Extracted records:
==*==

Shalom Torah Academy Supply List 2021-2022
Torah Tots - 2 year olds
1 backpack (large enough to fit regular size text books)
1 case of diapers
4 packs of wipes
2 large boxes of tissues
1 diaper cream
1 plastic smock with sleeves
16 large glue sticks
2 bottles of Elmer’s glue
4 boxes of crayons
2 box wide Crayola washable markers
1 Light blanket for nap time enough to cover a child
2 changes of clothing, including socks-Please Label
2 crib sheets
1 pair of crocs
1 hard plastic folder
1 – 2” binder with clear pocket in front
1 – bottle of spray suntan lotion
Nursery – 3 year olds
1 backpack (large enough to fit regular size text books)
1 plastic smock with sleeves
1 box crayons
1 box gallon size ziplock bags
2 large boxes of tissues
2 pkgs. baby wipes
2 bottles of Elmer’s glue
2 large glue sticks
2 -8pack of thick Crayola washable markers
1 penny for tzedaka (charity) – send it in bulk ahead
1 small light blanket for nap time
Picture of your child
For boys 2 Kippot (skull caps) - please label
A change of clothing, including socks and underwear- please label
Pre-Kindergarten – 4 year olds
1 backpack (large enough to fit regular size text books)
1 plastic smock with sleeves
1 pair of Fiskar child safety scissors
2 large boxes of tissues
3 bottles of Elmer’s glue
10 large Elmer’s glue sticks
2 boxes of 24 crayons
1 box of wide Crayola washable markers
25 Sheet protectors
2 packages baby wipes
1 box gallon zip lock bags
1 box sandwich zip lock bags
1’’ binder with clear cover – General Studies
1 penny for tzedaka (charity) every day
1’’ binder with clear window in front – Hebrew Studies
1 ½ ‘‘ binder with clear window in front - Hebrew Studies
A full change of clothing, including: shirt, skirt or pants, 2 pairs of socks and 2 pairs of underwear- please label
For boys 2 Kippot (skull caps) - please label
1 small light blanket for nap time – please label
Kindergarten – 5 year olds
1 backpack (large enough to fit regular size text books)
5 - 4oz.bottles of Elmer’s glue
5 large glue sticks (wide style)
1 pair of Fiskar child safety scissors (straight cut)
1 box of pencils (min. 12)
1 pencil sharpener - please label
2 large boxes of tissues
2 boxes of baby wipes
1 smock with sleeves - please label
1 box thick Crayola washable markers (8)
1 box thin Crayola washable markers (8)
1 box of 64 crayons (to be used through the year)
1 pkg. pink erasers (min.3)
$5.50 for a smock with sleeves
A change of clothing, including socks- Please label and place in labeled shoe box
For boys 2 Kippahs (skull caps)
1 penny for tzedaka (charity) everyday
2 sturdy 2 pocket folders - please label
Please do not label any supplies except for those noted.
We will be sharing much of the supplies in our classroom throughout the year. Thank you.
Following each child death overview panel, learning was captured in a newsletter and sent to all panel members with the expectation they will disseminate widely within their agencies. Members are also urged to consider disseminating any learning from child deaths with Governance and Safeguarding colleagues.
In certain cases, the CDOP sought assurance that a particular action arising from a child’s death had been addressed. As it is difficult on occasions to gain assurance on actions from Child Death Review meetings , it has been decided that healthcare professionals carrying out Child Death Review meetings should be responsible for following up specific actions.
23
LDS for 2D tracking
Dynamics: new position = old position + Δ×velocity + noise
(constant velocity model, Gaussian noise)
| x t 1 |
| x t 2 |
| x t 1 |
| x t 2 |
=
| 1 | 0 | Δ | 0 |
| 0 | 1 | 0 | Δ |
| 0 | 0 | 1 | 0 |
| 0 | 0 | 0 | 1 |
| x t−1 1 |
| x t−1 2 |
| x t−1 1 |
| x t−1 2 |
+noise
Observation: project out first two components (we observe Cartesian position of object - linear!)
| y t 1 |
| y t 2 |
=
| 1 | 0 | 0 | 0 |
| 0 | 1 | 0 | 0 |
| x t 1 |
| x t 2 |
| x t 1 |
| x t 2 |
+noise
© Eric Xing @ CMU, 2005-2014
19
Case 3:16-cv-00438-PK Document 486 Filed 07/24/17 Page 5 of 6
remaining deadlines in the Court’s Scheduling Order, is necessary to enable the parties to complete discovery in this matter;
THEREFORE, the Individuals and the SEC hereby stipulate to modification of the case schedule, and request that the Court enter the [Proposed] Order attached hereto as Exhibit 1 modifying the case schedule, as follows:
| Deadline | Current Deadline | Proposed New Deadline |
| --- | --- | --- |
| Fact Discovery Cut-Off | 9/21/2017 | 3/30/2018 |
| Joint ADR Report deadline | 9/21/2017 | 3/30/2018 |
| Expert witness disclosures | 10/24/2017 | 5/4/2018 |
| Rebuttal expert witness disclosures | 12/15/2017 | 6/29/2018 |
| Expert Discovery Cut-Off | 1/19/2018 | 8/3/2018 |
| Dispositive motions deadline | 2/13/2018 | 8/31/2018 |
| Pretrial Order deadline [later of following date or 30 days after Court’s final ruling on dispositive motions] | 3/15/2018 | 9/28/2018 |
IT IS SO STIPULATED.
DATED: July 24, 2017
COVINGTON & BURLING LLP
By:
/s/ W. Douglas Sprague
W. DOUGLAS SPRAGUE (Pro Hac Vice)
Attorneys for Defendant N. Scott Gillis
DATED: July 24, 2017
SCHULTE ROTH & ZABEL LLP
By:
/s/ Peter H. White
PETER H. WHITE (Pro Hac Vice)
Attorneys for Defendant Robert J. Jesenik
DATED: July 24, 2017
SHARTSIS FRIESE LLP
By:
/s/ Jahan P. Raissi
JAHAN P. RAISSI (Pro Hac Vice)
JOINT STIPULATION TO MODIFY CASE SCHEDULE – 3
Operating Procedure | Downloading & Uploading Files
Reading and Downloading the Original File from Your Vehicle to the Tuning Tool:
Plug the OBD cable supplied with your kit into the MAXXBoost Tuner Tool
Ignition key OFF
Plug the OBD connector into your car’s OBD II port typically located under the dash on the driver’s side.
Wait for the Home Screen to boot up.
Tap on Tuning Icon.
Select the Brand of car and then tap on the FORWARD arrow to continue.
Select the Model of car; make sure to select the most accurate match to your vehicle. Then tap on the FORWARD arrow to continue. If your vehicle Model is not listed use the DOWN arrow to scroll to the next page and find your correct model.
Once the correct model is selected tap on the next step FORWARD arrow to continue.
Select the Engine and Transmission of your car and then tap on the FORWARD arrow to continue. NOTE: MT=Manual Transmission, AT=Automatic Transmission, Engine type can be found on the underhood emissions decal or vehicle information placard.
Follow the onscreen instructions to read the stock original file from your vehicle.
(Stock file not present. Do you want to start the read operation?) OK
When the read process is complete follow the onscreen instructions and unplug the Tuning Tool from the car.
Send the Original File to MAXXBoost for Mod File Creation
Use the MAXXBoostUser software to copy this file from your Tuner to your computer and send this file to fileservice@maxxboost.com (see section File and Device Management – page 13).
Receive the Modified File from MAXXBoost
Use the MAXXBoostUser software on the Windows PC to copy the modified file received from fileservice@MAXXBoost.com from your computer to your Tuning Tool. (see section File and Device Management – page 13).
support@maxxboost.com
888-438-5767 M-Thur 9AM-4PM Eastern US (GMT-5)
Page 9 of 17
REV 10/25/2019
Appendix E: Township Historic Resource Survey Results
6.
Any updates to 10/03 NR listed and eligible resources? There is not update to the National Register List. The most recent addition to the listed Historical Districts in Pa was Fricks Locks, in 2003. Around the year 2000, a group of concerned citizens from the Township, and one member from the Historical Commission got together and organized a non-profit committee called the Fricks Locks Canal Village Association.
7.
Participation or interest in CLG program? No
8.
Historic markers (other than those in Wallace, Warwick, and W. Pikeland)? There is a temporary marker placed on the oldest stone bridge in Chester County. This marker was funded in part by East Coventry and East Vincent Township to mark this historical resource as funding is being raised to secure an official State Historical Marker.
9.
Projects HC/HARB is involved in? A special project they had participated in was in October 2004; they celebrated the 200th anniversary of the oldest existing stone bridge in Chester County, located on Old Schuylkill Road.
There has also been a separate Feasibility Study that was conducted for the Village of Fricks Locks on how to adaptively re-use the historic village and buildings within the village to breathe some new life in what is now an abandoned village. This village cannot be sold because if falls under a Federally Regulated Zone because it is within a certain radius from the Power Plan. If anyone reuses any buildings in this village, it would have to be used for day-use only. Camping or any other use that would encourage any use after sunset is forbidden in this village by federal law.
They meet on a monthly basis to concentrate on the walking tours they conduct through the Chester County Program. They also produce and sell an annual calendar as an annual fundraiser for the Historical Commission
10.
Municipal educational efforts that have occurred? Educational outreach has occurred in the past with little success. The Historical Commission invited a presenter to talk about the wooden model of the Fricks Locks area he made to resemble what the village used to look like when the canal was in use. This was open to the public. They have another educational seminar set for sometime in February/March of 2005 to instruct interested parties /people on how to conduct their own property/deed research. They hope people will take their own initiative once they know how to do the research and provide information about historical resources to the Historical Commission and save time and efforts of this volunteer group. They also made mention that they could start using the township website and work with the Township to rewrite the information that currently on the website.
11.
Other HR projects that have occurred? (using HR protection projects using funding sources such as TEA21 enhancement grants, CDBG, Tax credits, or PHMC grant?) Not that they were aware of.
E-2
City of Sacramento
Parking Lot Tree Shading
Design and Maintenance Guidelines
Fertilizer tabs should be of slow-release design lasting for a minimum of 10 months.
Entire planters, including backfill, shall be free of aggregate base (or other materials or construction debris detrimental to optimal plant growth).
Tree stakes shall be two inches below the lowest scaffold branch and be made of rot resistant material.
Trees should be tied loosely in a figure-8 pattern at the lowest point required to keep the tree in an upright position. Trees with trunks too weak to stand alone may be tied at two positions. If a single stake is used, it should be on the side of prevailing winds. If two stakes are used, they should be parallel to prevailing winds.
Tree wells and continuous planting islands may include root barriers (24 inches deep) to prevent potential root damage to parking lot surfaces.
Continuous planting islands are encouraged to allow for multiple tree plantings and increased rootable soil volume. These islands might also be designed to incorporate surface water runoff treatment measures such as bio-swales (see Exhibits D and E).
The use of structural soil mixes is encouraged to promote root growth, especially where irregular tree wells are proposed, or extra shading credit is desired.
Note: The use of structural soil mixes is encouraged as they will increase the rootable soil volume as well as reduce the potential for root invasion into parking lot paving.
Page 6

==*==

» **What this task involves**
Look back at the entries above. Retype the line with "2 pkgs. baby wipes", the line with "A change of clothing, including socks and", and all lines in between.

» **Response for this exercise**
2 pkgs. baby wipes
2 bottles of Elmer’s glue
2 large glue sticks
2 -8pack of thick Crayola washable markers
1 penny for tzedaka (charity) – send it in bulk ahead
1 small light blanket for nap time
Picture of your child
For boys 2 Kippot (skull caps) - please label
A change of clothing, including socks and underwear- please label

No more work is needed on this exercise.